D’autres profils dans la cybersécurité utiliseront des outils plus techniques. Toutefois, sans les utiliser, il faut tout de même les connaître, savoir à quoi ils servent et comment ils fonctionnent.
Quel est l’impact de ces technologies dans votre métier ?
- Avant de basculer vers la cybersécurité en tant que métier, les systèmes étaient beaucoup plus rigides. Et pour faire de la cybersécurité et de la GRC aujourd’hui, la condition reste de connaître toutes ces mesures standards qui régissent cette activité. Les référentiels et les normes restant donc des incontournables à maîtriser.
- Les outils facilitent le métier, permettent de gagner du temps et d’être plus efficaces et pertinents.
- Les outils permettent notamment de remonter les bons indicateurs. S’ils sont bien utilisés, ils permettent de remonter des données qualifiées qui aident à la prise de décision. Ils sont donc un support à la décision.
Quelle est ta définition de la cybersécurité ?
- Souleymane : Je dirais que la cybersécurité est un ensemble de mesures pratiques et technologiques mises en place afin de protéger la confidentialité, l’intégrité et la disponibilité des systèmes d’information et des données informatiques.
Dans la cybersécurité, la plupart des risques auxquels les entreprises sont exposées sont des risques numériques. Mais bien sûr, il y a aussi des risques physiques et naturels. Il faut donc protéger autant les accès numériques que physiques aux ressources. - Jos : La cybersécurité protège les données et les actifs, afin de faire en sorte qu’ils restent confidentiels, intègres et disponibles. Et on va mesurer et gérer ces trois éléments en fonction de leur criticité.

• _Consigne_
Pouvez-vous résumer en deux phrases le texte sur la cybersécurité ci-dessus ?

• _Informations fournies_
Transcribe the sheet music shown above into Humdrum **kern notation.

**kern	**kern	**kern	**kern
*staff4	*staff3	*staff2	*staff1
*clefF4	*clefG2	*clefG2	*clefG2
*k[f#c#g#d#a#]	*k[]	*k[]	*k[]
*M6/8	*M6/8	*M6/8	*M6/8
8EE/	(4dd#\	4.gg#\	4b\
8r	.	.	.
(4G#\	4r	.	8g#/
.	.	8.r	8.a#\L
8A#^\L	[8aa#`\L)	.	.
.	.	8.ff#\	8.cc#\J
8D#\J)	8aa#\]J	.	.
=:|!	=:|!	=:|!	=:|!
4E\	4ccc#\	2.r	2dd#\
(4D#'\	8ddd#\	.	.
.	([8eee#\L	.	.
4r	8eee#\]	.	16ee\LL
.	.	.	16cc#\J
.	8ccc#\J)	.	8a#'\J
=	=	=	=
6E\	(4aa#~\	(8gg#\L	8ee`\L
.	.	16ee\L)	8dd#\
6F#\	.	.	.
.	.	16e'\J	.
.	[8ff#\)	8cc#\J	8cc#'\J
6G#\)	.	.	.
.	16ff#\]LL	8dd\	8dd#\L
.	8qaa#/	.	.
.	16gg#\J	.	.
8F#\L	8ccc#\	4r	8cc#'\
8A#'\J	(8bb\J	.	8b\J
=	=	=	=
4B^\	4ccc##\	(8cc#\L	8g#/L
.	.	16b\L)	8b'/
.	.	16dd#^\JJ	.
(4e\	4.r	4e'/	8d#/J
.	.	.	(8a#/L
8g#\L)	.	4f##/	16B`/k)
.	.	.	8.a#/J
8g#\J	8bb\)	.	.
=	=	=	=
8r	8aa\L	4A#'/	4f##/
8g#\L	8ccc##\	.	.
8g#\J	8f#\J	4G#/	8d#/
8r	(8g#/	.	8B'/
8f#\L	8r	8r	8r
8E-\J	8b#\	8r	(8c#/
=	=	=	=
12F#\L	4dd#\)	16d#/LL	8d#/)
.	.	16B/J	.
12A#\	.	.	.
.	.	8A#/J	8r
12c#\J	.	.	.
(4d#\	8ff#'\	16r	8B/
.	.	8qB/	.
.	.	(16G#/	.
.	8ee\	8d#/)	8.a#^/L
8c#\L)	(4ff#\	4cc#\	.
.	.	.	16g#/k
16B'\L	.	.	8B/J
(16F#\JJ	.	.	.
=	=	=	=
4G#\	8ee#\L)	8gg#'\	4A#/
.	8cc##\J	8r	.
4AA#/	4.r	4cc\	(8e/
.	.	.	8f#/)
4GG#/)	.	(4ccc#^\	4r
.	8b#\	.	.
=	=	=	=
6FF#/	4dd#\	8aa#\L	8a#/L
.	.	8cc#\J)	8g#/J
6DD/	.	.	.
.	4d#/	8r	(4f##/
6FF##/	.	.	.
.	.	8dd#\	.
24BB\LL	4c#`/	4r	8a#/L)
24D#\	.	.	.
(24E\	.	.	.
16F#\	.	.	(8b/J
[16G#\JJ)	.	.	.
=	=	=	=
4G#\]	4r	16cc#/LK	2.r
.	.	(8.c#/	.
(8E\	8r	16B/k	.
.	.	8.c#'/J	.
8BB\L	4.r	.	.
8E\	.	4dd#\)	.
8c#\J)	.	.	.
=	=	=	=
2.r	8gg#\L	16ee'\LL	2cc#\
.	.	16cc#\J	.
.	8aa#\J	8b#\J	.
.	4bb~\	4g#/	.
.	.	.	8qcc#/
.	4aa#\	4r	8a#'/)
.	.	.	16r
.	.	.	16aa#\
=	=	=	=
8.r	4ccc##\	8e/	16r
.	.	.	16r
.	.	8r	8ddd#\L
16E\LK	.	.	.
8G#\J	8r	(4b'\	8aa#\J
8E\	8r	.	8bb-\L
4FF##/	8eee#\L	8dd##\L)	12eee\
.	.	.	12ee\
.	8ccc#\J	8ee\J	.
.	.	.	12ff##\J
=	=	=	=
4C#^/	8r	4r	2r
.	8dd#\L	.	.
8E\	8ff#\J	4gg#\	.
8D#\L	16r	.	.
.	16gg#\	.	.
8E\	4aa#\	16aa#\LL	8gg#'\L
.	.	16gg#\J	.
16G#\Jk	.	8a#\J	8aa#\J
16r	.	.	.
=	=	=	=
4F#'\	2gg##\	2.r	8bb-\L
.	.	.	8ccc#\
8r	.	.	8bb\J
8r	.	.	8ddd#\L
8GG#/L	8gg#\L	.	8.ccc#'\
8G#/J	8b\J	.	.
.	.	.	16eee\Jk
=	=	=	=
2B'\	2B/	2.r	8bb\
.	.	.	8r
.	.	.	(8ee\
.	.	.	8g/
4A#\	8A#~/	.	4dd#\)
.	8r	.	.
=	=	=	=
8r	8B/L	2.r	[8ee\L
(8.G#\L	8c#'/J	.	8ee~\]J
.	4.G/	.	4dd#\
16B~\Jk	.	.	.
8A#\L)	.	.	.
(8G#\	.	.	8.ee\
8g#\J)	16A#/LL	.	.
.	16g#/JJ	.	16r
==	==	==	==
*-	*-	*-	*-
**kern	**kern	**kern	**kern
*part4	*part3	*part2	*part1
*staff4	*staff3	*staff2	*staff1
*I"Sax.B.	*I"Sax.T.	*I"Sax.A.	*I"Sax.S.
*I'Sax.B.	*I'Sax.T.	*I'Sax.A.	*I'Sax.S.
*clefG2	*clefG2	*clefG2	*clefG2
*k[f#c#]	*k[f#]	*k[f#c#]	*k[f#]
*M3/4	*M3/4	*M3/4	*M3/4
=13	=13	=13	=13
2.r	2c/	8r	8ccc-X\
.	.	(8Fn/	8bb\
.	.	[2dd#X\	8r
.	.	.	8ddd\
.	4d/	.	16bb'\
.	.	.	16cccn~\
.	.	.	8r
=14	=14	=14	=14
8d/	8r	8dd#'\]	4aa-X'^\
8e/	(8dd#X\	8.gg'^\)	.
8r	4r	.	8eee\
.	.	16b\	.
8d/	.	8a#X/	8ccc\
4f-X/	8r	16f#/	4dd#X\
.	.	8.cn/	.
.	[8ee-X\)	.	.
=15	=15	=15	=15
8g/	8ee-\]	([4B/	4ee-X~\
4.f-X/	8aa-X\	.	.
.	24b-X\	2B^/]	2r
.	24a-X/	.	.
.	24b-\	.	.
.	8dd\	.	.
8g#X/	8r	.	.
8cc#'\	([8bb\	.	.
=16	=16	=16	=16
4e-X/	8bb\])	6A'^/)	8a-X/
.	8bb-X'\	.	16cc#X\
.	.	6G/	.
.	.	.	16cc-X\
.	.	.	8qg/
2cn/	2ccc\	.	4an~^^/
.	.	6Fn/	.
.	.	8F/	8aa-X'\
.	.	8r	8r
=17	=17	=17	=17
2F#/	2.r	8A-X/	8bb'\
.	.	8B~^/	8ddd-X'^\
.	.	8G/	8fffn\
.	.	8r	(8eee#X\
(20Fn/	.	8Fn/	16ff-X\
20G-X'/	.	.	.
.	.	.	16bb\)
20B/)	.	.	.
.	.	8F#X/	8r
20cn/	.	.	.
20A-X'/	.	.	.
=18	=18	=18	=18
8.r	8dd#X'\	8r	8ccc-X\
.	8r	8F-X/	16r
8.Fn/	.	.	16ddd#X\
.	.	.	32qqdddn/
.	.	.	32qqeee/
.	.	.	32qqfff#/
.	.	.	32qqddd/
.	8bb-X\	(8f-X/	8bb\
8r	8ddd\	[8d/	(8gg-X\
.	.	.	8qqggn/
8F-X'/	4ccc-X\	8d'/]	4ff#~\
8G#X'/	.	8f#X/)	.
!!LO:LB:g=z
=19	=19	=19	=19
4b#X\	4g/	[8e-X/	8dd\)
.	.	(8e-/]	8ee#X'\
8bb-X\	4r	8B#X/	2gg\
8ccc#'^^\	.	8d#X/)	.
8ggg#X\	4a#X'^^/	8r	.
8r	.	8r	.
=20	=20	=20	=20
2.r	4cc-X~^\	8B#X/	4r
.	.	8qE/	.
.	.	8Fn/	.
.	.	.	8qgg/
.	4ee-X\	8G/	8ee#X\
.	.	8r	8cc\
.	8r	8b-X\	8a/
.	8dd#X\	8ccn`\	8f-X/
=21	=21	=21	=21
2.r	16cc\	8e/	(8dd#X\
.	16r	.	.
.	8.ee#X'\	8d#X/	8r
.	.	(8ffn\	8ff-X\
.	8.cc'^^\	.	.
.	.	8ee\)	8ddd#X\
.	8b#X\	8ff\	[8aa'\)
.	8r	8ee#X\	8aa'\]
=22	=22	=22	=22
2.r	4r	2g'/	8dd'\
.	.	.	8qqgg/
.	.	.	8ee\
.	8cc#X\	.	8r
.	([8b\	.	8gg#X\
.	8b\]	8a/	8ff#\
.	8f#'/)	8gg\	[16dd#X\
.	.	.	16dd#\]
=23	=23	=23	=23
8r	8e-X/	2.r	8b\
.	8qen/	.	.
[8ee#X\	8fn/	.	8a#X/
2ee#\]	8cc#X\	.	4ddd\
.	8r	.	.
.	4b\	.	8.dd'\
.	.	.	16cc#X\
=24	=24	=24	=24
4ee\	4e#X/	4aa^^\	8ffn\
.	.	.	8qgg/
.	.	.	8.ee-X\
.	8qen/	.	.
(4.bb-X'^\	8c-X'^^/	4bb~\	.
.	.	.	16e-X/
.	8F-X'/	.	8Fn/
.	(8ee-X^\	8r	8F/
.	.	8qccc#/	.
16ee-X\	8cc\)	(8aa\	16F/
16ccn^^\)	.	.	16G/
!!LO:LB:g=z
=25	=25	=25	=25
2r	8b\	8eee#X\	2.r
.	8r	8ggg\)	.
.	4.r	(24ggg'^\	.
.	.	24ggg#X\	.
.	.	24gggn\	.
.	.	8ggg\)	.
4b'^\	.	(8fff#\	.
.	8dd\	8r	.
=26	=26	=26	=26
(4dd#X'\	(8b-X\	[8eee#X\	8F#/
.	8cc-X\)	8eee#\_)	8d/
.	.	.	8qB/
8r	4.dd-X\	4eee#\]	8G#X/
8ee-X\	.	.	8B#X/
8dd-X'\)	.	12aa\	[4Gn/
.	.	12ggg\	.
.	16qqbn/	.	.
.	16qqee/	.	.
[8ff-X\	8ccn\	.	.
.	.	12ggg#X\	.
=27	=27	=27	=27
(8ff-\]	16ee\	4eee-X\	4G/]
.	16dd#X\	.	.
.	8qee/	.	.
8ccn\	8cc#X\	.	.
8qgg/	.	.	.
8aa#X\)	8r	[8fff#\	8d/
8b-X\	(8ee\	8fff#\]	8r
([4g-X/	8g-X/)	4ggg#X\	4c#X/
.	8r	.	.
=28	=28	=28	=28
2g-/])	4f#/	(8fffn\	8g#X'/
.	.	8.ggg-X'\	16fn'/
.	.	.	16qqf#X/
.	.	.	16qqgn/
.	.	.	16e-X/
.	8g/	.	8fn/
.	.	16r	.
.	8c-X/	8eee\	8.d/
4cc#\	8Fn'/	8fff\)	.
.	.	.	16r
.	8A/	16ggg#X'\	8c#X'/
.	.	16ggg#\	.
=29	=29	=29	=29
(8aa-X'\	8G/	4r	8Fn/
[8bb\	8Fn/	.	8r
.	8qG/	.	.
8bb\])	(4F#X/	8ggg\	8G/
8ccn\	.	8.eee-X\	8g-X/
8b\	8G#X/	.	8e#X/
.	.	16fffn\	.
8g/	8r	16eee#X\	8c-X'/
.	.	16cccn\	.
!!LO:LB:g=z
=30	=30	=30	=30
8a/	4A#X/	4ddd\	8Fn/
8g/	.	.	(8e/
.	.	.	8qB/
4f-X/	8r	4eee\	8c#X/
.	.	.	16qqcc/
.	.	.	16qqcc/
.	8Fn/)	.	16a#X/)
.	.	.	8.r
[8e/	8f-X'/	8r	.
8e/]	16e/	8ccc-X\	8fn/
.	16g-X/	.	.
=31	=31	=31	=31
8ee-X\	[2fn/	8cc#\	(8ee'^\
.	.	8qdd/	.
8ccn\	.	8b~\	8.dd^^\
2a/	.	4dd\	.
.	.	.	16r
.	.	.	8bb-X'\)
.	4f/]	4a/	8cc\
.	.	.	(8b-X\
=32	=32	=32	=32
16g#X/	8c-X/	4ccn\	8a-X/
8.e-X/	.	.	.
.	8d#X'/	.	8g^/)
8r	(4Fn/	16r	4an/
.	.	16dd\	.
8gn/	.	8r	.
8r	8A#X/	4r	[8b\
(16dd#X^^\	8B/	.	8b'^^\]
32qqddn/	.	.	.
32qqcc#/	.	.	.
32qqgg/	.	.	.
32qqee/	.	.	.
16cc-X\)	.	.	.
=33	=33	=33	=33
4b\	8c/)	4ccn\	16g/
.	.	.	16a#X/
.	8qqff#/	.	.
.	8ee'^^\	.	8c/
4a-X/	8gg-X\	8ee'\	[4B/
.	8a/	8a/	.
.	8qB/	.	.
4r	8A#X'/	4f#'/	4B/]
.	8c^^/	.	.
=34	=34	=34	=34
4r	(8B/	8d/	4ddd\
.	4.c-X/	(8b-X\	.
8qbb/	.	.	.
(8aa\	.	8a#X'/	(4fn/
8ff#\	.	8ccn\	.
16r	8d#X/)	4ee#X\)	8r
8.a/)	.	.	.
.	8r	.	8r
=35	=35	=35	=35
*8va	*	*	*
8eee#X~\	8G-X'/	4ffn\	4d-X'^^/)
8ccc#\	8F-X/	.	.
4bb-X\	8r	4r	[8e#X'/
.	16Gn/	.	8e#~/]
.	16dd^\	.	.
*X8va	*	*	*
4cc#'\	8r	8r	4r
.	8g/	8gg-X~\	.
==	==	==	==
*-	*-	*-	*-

• _Réponse attendue_
Les outils facilitent le métier de la cybersécurité, font gagner du temps et remontent des données qualifiées qui aident à la prise de décision, mais les référentiels et les normes restent incontournables à maîtriser. La cybersécurité est définie comme un ensemble de mesures pratiques et technologiques qui protègent la confidentialité, l'intégrité et la disponibilité des systèmes d'information et des données, face à des risques surtout numériques mais aussi physiques et naturels.